▼

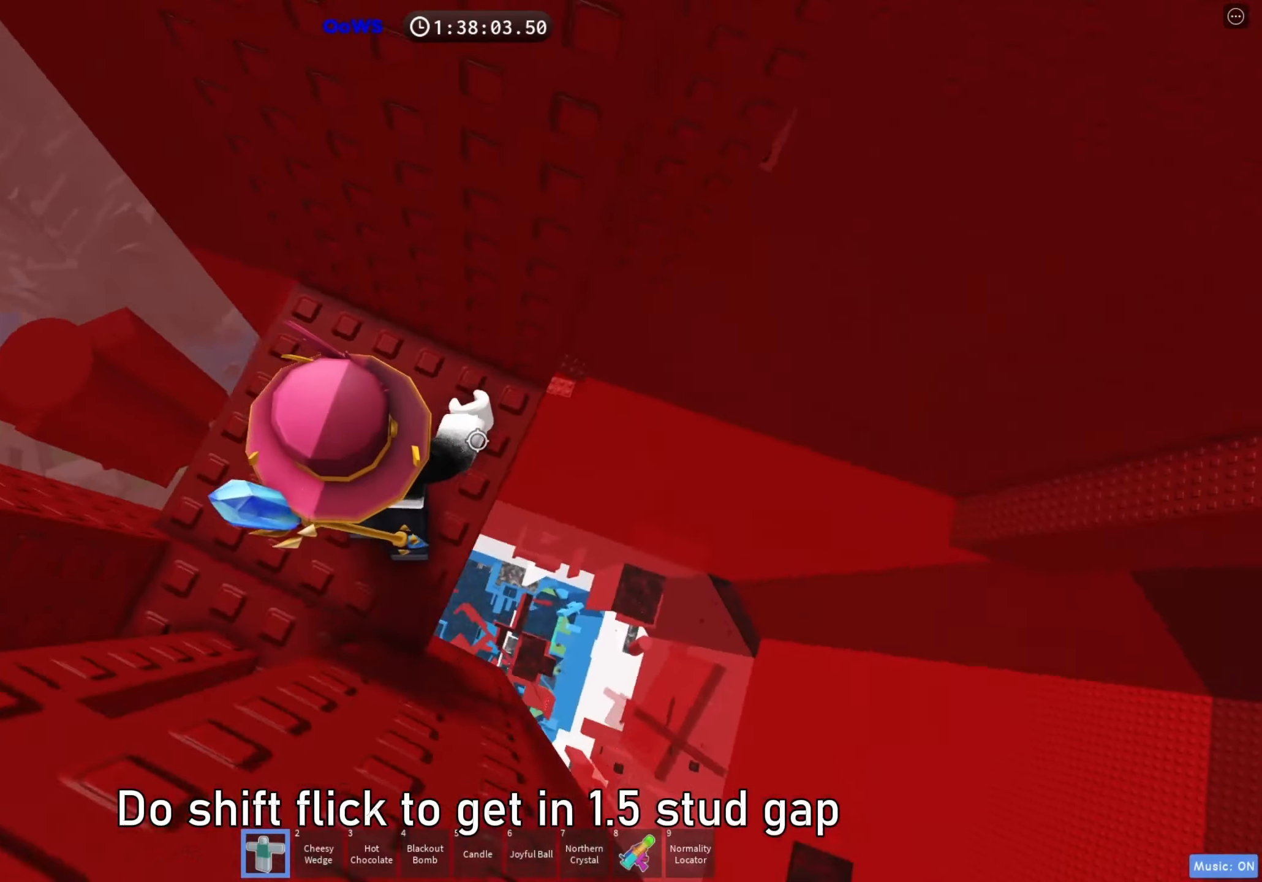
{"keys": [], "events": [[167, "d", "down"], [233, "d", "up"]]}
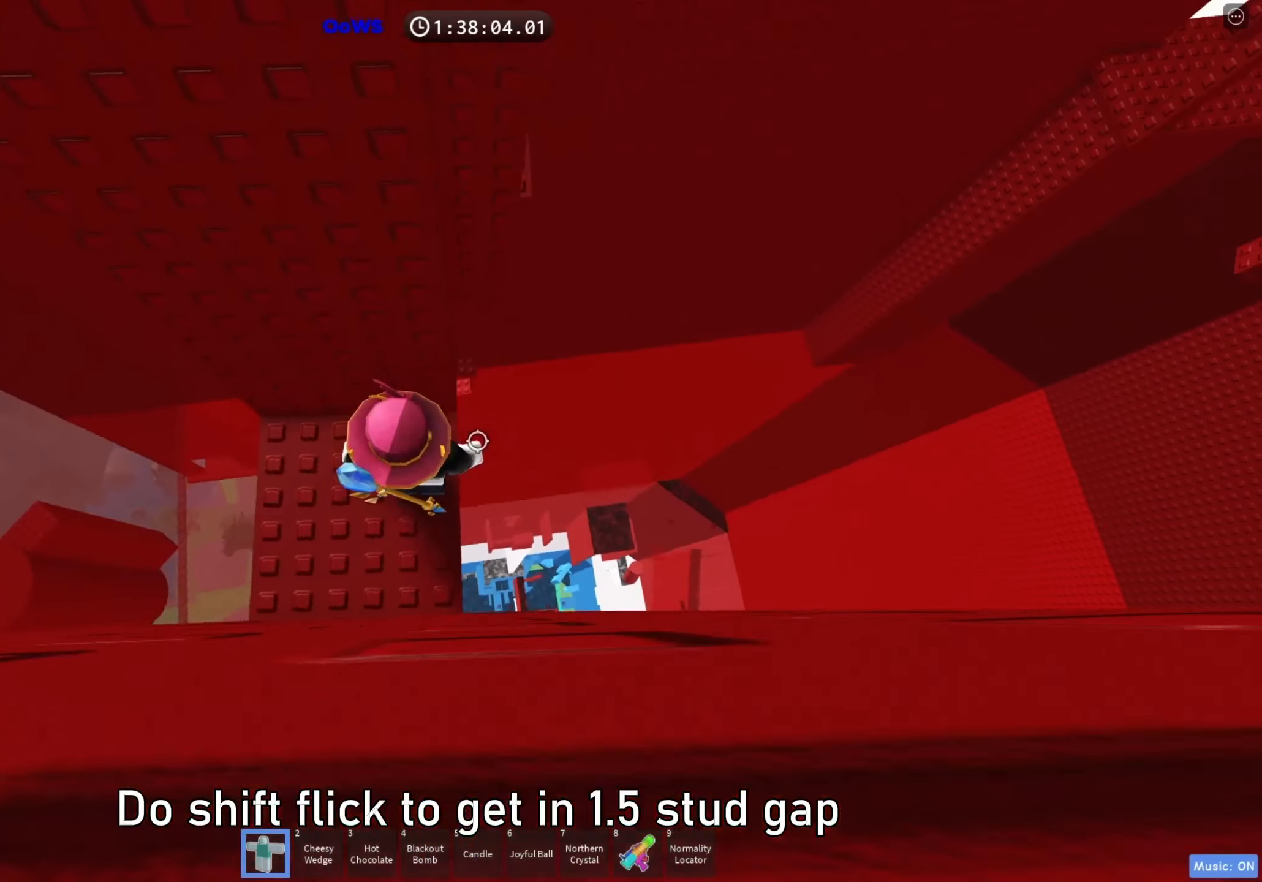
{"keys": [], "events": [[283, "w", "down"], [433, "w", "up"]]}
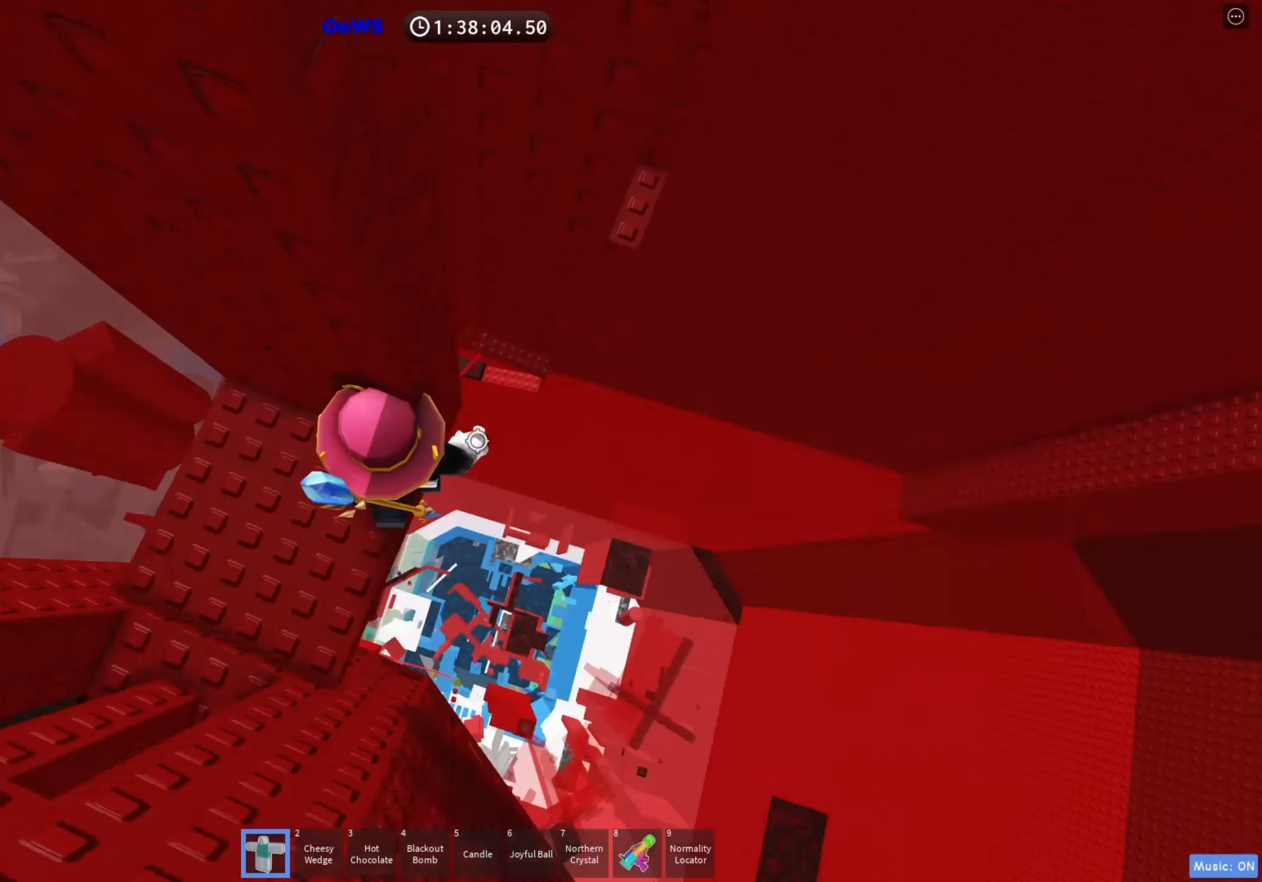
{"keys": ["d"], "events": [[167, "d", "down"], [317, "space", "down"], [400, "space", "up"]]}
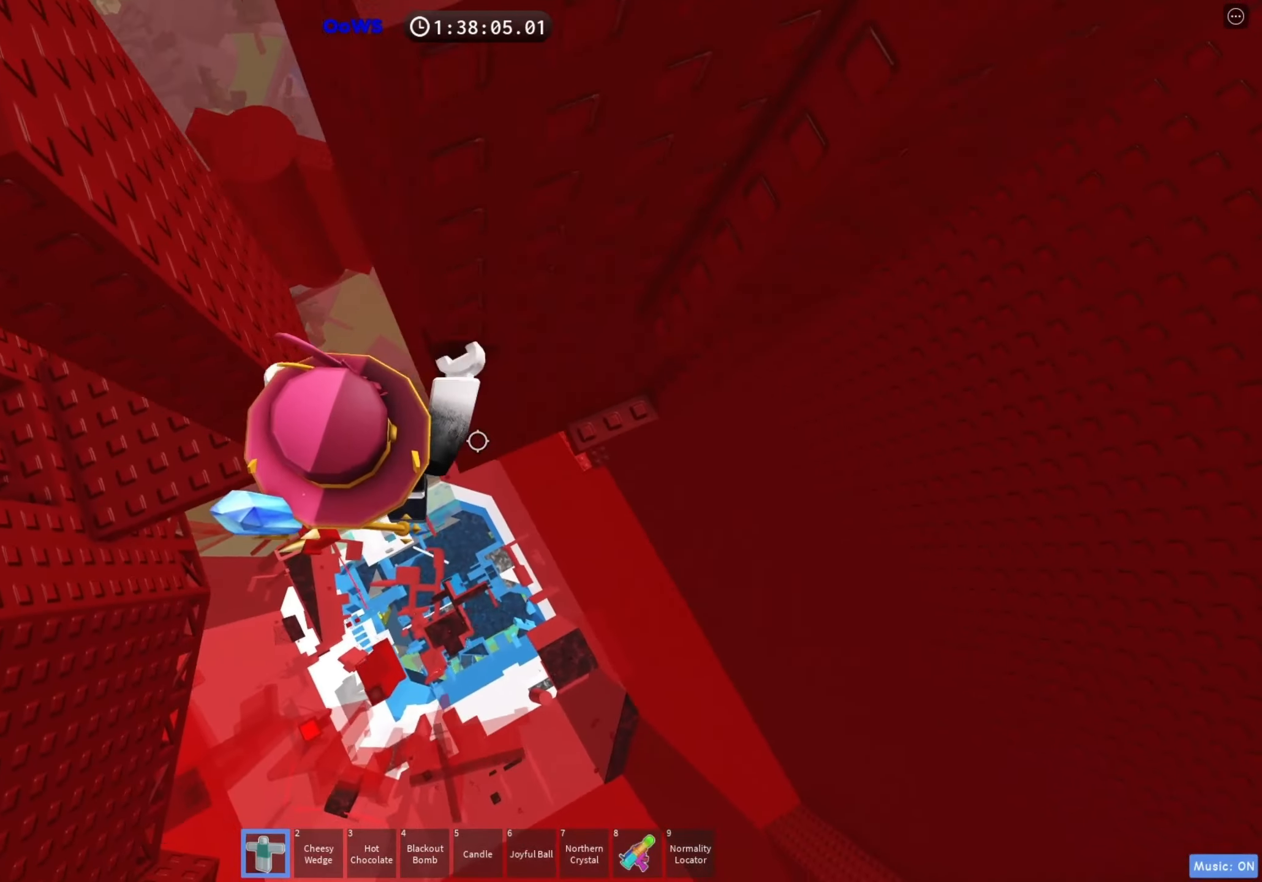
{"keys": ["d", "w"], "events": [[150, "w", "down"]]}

▲

- Aim of the exercise -
What you return should match the material word for word, apart from the pictures.

- Solution -
{"keys": [], "events": [[167, "d", "down"], [233, "d", "up"]]}
{"keys": [], "events": [[283, "w", "down"], [433, "w", "up"]]}
{"keys": ["d"], "events": [[167, "d", "down"], [317, "space", "down"], [400, "space", "up"]]}
{"keys": ["d", "w"], "events": [[150, "w", "down"]]}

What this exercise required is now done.